Among Hawai'i buildings already built to LEED standards are the Case Middle School at Punahou School, the John A. Burns School of Medicine in Kaka'ako, the Gateway Energy Center at Natural Energy Laboratory of Hawai'i and Maui's Dowling Co. headquarters.
The garden's Botanical Research Center will be the first major LEED-certified project on Kaua'i. The contractor, Unlimited Construction Services, is using it to gain experience and to train subcontractors in the new techniques involved.
"We do government buildings," said Unlimited president Peter Robson. "I thought that it would be a good avenue to learn everything possible about this system, being economically and environmentally sensitive.

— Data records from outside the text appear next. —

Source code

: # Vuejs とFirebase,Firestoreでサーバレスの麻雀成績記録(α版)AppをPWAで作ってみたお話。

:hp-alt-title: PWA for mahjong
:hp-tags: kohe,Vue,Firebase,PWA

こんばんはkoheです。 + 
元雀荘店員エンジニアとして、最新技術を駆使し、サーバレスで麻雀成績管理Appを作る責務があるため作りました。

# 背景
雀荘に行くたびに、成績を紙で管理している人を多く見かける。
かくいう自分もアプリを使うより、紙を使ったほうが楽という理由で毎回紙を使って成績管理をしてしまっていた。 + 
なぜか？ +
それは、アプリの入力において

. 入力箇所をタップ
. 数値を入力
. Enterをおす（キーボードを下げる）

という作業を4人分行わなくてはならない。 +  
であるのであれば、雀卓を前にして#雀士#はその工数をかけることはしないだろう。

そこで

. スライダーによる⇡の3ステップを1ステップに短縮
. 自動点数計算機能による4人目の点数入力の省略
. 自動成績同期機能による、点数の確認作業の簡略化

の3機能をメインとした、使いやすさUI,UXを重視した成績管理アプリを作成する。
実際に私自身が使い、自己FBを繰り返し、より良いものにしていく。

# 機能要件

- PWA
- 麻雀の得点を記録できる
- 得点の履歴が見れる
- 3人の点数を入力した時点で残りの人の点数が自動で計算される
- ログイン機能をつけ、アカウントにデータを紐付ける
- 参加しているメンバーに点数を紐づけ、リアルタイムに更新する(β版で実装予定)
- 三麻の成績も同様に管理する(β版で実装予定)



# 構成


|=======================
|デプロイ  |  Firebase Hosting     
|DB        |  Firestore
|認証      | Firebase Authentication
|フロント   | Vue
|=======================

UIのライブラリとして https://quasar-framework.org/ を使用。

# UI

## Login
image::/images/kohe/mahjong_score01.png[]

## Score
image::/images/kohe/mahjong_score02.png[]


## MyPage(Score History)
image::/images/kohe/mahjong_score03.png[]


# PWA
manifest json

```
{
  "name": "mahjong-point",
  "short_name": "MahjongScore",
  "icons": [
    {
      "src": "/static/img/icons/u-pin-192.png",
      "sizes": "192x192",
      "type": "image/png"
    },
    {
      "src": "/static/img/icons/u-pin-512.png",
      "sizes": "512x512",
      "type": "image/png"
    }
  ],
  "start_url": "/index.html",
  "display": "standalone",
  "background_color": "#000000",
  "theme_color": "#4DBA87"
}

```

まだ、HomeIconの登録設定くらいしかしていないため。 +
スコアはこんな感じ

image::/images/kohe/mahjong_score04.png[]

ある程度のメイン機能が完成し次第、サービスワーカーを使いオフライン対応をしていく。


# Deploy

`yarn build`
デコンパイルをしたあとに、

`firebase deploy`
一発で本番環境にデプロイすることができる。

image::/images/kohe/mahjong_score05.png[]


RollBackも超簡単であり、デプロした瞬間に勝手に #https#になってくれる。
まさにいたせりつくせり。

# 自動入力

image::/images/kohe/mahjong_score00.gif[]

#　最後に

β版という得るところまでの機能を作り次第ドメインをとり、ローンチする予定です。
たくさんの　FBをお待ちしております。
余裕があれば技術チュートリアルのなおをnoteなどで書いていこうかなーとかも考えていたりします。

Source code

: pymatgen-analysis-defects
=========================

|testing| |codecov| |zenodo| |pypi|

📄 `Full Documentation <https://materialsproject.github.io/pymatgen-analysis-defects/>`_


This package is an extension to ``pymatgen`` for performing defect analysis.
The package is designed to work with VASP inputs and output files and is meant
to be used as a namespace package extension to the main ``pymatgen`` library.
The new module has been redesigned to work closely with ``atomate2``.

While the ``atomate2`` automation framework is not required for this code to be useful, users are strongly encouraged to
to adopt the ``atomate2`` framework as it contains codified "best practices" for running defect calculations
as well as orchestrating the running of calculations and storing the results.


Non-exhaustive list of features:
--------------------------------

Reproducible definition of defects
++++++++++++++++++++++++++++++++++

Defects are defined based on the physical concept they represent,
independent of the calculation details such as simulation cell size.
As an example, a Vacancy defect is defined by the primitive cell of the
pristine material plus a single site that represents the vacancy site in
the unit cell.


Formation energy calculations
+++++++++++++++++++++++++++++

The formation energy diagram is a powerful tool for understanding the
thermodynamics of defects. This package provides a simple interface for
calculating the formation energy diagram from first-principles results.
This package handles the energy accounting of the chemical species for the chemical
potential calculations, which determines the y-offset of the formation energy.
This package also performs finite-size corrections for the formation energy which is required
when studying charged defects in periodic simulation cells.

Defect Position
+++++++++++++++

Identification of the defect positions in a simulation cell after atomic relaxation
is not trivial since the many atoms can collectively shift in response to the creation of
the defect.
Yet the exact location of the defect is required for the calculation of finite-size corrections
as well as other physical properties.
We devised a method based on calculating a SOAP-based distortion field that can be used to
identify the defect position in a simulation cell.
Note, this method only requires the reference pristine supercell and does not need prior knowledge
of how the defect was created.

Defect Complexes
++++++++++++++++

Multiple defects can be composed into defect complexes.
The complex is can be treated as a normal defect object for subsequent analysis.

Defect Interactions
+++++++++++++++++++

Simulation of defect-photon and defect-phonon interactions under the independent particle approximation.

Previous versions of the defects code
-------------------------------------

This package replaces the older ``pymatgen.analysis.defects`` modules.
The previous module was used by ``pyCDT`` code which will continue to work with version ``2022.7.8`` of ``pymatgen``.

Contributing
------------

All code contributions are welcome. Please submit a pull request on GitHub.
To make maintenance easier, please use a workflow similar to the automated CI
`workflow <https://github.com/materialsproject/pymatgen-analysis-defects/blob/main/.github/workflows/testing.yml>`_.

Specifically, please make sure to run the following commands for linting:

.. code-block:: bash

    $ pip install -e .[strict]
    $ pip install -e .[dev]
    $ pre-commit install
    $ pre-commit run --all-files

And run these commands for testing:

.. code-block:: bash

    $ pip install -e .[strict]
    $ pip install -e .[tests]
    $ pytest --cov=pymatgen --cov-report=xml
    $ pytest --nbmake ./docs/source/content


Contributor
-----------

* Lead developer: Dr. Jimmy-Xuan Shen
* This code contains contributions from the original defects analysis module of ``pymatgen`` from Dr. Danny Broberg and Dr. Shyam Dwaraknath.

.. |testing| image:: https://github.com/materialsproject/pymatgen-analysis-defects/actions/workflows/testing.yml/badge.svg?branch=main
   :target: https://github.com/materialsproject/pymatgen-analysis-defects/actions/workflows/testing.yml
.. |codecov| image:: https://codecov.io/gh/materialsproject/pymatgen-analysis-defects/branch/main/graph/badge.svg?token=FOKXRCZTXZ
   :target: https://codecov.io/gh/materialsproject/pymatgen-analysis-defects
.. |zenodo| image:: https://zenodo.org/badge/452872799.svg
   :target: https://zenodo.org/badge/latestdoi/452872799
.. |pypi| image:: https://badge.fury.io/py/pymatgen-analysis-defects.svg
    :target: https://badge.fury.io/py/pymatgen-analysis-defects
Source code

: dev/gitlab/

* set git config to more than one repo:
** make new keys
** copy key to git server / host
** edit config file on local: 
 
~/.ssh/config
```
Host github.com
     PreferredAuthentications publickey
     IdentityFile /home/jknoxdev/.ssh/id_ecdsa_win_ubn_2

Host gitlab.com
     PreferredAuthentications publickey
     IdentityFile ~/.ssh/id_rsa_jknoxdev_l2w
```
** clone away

We're finding we can do both."
NTBG President Chipper Wichman said a lot of folks get confused when they hear about the project.
"Most people when they hear we're building a green building at a garden, they think we're building a greenhouse," he said.
When the garden set out to build a home for the Loy McCandless Marks Botanical Library, for which it is caretaker, as well as to provide it with needed researcher office space, a home for its herbarium and an educational facility, it went through a painful design period in which many design alternatives were studied and then scrapped.
"We went through a number of architects, and the board could never settle on one design," he said. Eventually, they met with Honolulu architect Dean Saka-moto and began looking into the most environmentally friendly construction and design process possible. LEED came up quickly.
"It's a holistic way of looking at construction and minimizing your impact on the environment," he said.
The two-story design that evolved has poured concrete walls and massive concrete two-story pillars, with tree-like limbs at the top to hold up a concrete roof. Inside spaces are open, except for the most valuable books in the library, which will be in a special, climate-controlled room to protect hundreds of antique botanical texts.
Once the garden had a design, it needed to find a builder at a time when Kaua'i's construction industry was so busy most builders wouldn't even bid on the project. Robson at Unlimited made room in his firm's schedule, in part because he recognizes that experience with LEED will be a selling point for the builder.
"It's a new paradigm in construction," Wichman said.
Robson assigned project manager Todd Lang, an engineer, to the project.
"It's been a learning process," Lang said. But he finds that LEED is a logical advance in construction. "If you pay attention to detail, it's not that much of a burden."
The crews buying reinforcing iron must check to ensure their steel contains as much recycled metal as possible. Some of the lumber is recycled from buildings that have been torn down. Excess concrete is broken up and reused as roadbed material. Scrap metal is sent to a recycler. Plastics are recycled.
Wichman and Lang said they are frustrated that they have not found a good way to recycle termite-treated lumber, which unlike untreated lumber, can't be ground up and used as mulch on the garden premises.
Lang said he's proud that of the 750 cubic yards of waste that has been hauled from the site, 700 yards went to recyclers, and only 50 yards to the landfill.
Some of the building's parking areas will be covered with a porous grid made of recycled plastic, which will allow rainfall to percolate into the soil instead of running off. An underground water tank stores rainwater captured from the roof, and the water will be used to irrigate plants downhill from the building site.
The design has wide overhangs to shade the walls, minimizing heat transfer inside. The air-cooling plant uses an energy-efficient system.
All paint, glues and carpeting are vetted to ensure there are no toxic fumes that could compromise indoor air quality. Affixed to the roof will be a 29.9-kilowatt solar photovoltaic array.
"This project touches on every aspect of construction, but (green building) is just being more conscious of everything throughout the process," Lang said.